SOURCE EXTRACT
-=-=-=-=-

If the general sky-is-falling perspective on our ever-changing times makes you a little crazy (as it does for me), or if you are just a fan of the bicycle and all of its iterations, I highly recommend checking this out.

Comedians in Cars... by Erin Wade

For most of the past decade we've been a streaming family. This started with a Netflix subscription, where we cancelled the cable subscription and relied upon the DVD's that came in from Netflix for our video entertainment. As technology has evolved over time it's grown to include streaming video services like Netflix, Hulu, HBO Now, or Crackle.

Crackle? Yes. It's right there in your Apple TV Menu.

Crackle is the home for Sony Video offerings, both old and new. If you want to see Barney Miller, you go to Crackle.

It's also where you go to see Jerry Seinfeld doing Comedians in Cars Getting Coffee. And this is delightful. Jerry picks up a Comedian in - that's right - a car, to go get coffee.

There's a period of brief focus on the car itself - be it a Ferrari, a Country Squire, or an ancient two-stroke Saab - all selected based upon it's likely relationship to the comic in question. The rest of the show focuses upon the comic his or her-self, and the questions Jerry Seinfeld can think of. Guests include Robert Klein, Sarah Jessica Parker, and Howard Stern, among many, many others.

It's delightful - check it out!

2016 Chevrolet Volt by Erin Wade

As anyone who comes by this spot with any type of regularity will already know, transportation issues - whether it be roads, cars, bikes, trains, etc - fascinate me. In part this is because I believe that our approaches to transportation have a significant impact on the lives we lead; and, in part, it's because I'm a person who lives in a rural area and must travel considerable distances both for work and personal activities.

To the latter end, automobile efficiency has a significant impact on my life, and I've often tried to select my cars accordingly. When the original Chevrolet Volt came out back in 2011 I spent some time trying to understand how to figure out whether it would be a good choice for me. This turned out to be more complicated than I thought it would be:

The Chevy Volt has a problem.

Confusion.

This past February I had the good fortune to attend the Chicago Auto Show with the inimitable Ted E. Dunphy. We go to the auto show every year or two, but this year I was particularly interested in seeing and having the opportunity to ride in the Chevy Volt. The ride was fun - around a short track inside McCormick Place, the cars running entirely on electricity.

What was more interesting - and perplexing - was trying to figure out what kind of mileage I would get with the car. Usually this is a relatively straight-forward thing, published clearly on the window sticker of each new car. But if the Volt were treated the same way, it's sticker would just say "it depends".

In a nutshell, because the car has an electric only range, how much gas a person would use would depend upon how far they drive - the more driving done outside the range of the electric motor, the less attractive the Volt becomes.

In that original post I compared the 2010 Volt to two of my own cars - a 2007 Mini Cooper S and a 2010 Honda Fit - as well as the Toyota Prius, which is probably its primary competitor. I also included the original Honda Insight, a car I have always been interested in, albeit one that is very different than the rest of the group.

-=-=-=-=-

SOURCE MATERIAL
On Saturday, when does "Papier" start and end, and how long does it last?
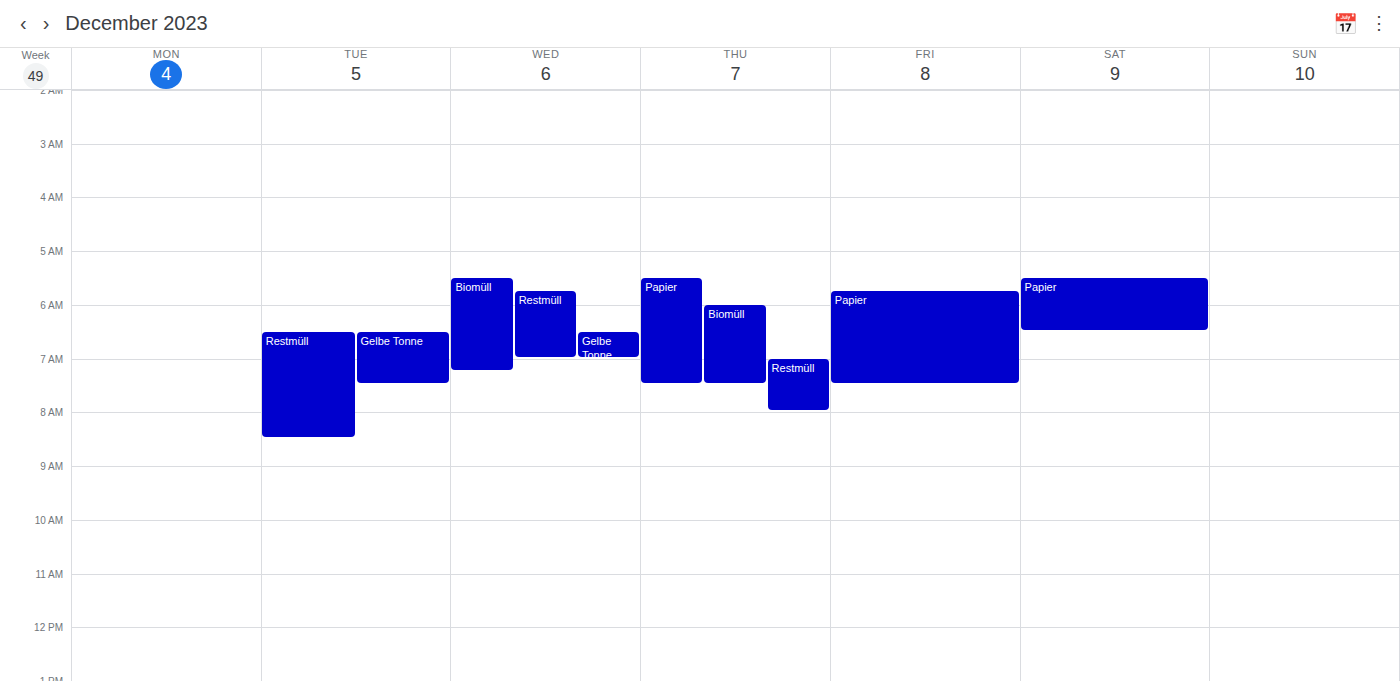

-=-=-=-=-

WHAT THIS TASK INVOLVES
List every car that the posts on Comedians in Cars and the 2016 Chevrolet Volt say the author compared with the 2010 Volt. None of the data is needed here.

IN RESPONSE
2007 Mini Cooper S
2010 Honda Fit
Toyota Prius
original Honda Insight